### WHAT NEEDS TO BE DONE
Each entry must be restated word for word, with nothing omitted.

### TASK MATERIAL
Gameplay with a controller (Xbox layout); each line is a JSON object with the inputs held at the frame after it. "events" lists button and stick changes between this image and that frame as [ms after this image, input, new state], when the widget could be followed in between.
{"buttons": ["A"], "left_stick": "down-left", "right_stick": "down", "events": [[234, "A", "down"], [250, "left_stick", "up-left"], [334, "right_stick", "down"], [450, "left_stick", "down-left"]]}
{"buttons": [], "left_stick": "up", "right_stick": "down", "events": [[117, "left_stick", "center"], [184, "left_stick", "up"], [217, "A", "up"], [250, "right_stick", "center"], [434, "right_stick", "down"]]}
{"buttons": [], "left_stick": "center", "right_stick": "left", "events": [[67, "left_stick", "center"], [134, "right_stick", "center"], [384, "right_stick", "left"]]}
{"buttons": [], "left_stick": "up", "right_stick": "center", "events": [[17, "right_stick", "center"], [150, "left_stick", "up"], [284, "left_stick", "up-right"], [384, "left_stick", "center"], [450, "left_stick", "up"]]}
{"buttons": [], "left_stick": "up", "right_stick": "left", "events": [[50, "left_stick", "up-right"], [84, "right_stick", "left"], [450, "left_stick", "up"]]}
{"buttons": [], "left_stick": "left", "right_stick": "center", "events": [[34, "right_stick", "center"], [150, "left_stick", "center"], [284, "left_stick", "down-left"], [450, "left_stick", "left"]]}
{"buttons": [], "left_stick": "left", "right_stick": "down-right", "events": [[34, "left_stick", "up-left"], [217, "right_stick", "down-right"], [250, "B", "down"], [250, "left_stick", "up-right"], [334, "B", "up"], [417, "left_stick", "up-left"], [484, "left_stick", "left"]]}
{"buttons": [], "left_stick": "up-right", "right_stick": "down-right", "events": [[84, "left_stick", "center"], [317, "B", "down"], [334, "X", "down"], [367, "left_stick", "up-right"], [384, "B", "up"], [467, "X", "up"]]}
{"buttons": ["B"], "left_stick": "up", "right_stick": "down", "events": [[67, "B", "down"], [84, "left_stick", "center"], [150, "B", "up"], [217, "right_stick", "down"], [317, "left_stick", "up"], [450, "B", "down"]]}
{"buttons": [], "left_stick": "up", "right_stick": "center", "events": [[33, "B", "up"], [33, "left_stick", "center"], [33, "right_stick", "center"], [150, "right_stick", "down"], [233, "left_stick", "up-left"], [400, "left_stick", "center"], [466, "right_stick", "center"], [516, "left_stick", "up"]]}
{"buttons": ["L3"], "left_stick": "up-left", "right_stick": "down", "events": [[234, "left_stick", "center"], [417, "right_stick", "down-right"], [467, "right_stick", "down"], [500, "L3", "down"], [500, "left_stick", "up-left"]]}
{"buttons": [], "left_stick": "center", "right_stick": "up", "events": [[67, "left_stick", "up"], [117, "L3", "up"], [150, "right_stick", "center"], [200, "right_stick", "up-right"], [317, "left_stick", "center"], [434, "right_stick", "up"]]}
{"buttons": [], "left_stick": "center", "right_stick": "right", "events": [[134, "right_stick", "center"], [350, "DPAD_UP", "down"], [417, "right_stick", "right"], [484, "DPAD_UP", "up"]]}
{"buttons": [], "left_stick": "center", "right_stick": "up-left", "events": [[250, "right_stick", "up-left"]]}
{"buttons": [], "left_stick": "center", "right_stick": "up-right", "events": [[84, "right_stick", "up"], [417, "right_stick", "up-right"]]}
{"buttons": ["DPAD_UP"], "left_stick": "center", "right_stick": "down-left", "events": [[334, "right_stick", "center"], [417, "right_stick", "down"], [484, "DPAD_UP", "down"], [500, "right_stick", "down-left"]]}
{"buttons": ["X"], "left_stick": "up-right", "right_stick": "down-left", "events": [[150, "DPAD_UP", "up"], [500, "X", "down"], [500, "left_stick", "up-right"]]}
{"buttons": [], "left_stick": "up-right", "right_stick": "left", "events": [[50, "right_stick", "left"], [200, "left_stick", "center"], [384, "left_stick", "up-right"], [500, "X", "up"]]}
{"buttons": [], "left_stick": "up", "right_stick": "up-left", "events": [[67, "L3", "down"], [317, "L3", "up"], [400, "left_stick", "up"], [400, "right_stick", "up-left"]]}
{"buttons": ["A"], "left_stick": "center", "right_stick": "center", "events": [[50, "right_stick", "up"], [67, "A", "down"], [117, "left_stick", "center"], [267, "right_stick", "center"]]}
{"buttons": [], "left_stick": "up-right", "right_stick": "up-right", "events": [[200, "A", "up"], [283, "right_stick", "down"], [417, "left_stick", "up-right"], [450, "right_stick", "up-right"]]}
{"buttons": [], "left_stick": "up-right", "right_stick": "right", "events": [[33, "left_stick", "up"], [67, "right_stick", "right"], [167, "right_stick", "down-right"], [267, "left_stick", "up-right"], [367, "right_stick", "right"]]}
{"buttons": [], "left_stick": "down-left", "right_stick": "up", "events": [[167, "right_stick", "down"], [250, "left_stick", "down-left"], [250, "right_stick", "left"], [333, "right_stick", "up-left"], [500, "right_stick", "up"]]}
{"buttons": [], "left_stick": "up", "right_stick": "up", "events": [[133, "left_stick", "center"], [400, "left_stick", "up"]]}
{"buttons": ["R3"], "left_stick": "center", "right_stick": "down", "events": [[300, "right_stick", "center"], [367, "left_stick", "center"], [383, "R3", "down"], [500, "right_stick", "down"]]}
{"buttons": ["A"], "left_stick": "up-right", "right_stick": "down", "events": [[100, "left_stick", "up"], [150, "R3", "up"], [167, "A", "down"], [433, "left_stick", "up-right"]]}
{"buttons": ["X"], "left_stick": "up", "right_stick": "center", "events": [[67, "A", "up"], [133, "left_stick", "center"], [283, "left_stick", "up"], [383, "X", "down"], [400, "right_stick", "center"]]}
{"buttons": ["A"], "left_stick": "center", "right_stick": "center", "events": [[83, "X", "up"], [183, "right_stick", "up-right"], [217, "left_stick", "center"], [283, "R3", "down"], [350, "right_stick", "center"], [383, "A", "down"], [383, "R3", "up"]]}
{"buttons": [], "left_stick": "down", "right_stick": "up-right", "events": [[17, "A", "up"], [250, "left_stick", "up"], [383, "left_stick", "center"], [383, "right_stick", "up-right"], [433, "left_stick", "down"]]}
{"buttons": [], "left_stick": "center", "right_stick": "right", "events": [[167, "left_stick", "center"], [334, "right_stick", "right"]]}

### EXERCISE RESULT
Gameplay with a controller (Xbox layout); each line is a JSON object with the inputs held at the frame after it. "events" lists button and stick changes between this image and that frame as [ms after this image, input, new state], when the widget could be followed in between.
{"buttons": ["A"], "left_stick": "down-left", "right_stick": "down", "events": [[234, "A", "down"], [250, "left_stick", "up-left"], [334, "right_stick", "down"], [450, "left_stick", "down-left"]]}
{"buttons": [], "left_stick": "up", "right_stick": "down", "events": [[117, "left_stick", "center"], [184, "left_stick", "up"], [217, "A", "up"], [250, "right_stick", "center"], [434, "right_stick", "down"]]}
{"buttons": [], "left_stick": "center", "right_stick": "left", "events": [[67, "left_stick", "center"], [134, "right_stick", "center"], [384, "right_stick", "left"]]}
{"buttons": [], "left_stick": "up", "right_stick": "center", "events": [[17, "right_stick", "center"], [150, "left_stick", "up"], [284, "left_stick", "up-right"], [384, "left_stick", "center"], [450, "left_stick", "up"]]}
{"buttons": [], "left_stick": "up", "right_stick": "left", "events": [[50, "left_stick", "up-right"], [84, "right_stick", "left"], [450, "left_stick", "up"]]}
{"buttons": [], "left_stick": "left", "right_stick": "center", "events": [[34, "right_stick", "center"], [150, "left_stick", "center"], [284, "left_stick", "down-left"], [450, "left_stick", "left"]]}
{"buttons": [], "left_stick": "left", "right_stick": "down-right", "events": [[34, "left_stick", "up-left"], [217, "right_stick", "down-right"], [250, "B", "down"], [250, "left_stick", "up-right"], [334, "B", "up"], [417, "left_stick", "up-left"], [484, "left_stick", "left"]]}
{"buttons": [], "left_stick": "up-right", "right_stick": "down-right", "events": [[84, "left_stick", "center"], [317, "B", "down"], [334, "X", "down"], [367, "left_stick", "up-right"], [384, "B", "up"], [467, "X", "up"]]}
{"buttons": ["B"], "left_stick": "up", "right_stick": "down", "events": [[67, "B", "down"], [84, "left_stick", "center"], [150, "B", "up"], [217, "right_stick", "down"], [317, "left_stick", "up"], [450, "B", "down"]]}
{"buttons": [], "left_stick": "up", "right_stick": "center", "events": [[33, "B", "up"], [33, "left_stick", "center"], [33, "right_stick", "center"], [150, "right_stick", "down"], [233, "left_stick", "up-left"], [400, "left_stick", "center"], [466, "right_stick", "center"], [516, "left_stick", "up"]]}
{"buttons": ["L3"], "left_stick": "up-left", "right_stick": "down", "events": [[234, "left_stick", "center"], [417, "right_stick", "down-right"], [467, "right_stick", "down"], [500, "L3", "down"], [500, "left_stick", "up-left"]]}
{"buttons": [], "left_stick": "center", "right_stick": "up", "events": [[67, "left_stick", "up"], [117, "L3", "up"], [150, "right_stick", "center"], [200, "right_stick", "up-right"], [317, "left_stick", "center"], [434, "right_stick", "up"]]}
{"buttons": [], "left_stick": "center", "right_stick": "right", "events": [[134, "right_stick", "center"], [350, "DPAD_UP", "down"], [417, "right_stick", "right"], [484, "DPAD_UP", "up"]]}
{"buttons": [], "left_stick": "center", "right_stick": "up-left", "events": [[250, "right_stick", "up-left"]]}
{"buttons": [], "left_stick": "center", "right_stick": "up-right", "events": [[84, "right_stick", "up"], [417, "right_stick", "up-right"]]}
{"buttons": ["DPAD_UP"], "left_stick": "center", "right_stick": "down-left", "events": [[334, "right_stick", "center"], [417, "right_stick", "down"], [484, "DPAD_UP", "down"], [500, "right_stick", "down-left"]]}
{"buttons": ["X"], "left_stick": "up-right", "right_stick": "down-left", "events": [[150, "DPAD_UP", "up"], [500, "X", "down"], [500, "left_stick", "up-right"]]}
{"buttons": [], "left_stick": "up-right", "right_stick": "left", "events": [[50, "right_stick", "left"], [200, "left_stick", "center"], [384, "left_stick", "up-right"], [500, "X", "up"]]}
{"buttons": [], "left_stick": "up", "right_stick": "up-left", "events": [[67, "L3", "down"], [317, "L3", "up"], [400, "left_stick", "up"], [400, "right_stick", "up-left"]]}
{"buttons": ["A"], "left_stick": "center", "right_stick": "center", "events": [[50, "right_stick", "up"], [67, "A", "down"], [117, "left_stick", "center"], [267, "right_stick", "center"]]}
{"buttons": [], "left_stick": "up-right", "right_stick": "up-right", "events": [[200, "A", "up"], [283, "right_stick", "down"], [417, "left_stick", "up-right"], [450, "right_stick", "up-right"]]}
{"buttons": [], "left_stick": "up-right", "right_stick": "right", "events": [[33, "left_stick", "up"], [67, "right_stick", "right"], [167, "right_stick", "down-right"], [267, "left_stick", "up-right"], [367, "right_stick", "right"]]}
{"buttons": [], "left_stick": "down-left", "right_stick": "up", "events": [[167, "right_stick", "down"], [250, "left_stick", "down-left"], [250, "right_stick", "left"], [333, "right_stick", "up-left"], [500, "right_stick", "up"]]}
{"buttons": [], "left_stick": "up", "right_stick": "up", "events": [[133, "left_stick", "center"], [400, "left_stick", "up"]]}
{"buttons": ["R3"], "left_stick": "center", "right_stick": "down", "events": [[300, "right_stick", "center"], [367, "left_stick", "center"], [383, "R3", "down"], [500, "right_stick", "down"]]}
{"buttons": ["A"], "left_stick": "up-right", "right_stick": "down", "events": [[100, "left_stick", "up"], [150, "R3", "up"], [167, "A", "down"], [433, "left_stick", "up-right"]]}
{"buttons": ["X"], "left_stick": "up", "right_stick": "center", "events": [[67, "A", "up"], [133, "left_stick", "center"], [283, "left_stick", "up"], [383, "X", "down"], [400, "right_stick", "center"]]}
{"buttons": ["A"], "left_stick": "center", "right_stick": "center", "events": [[83, "X", "up"], [183, "right_stick", "up-right"], [217, "left_stick", "center"], [283, "R3", "down"], [350, "right_stick", "center"], [383, "A", "down"], [383, "R3", "up"]]}
{"buttons": [], "left_stick": "down", "right_stick": "up-right", "events": [[17, "A", "up"], [250, "left_stick", "up"], [383, "left_stick", "center"], [383, "right_stick", "up-right"], [433, "left_stick", "down"]]}
{"buttons": [], "left_stick": "center", "right_stick": "right", "events": [[167, "left_stick", "center"], [334, "right_stick", "right"]]}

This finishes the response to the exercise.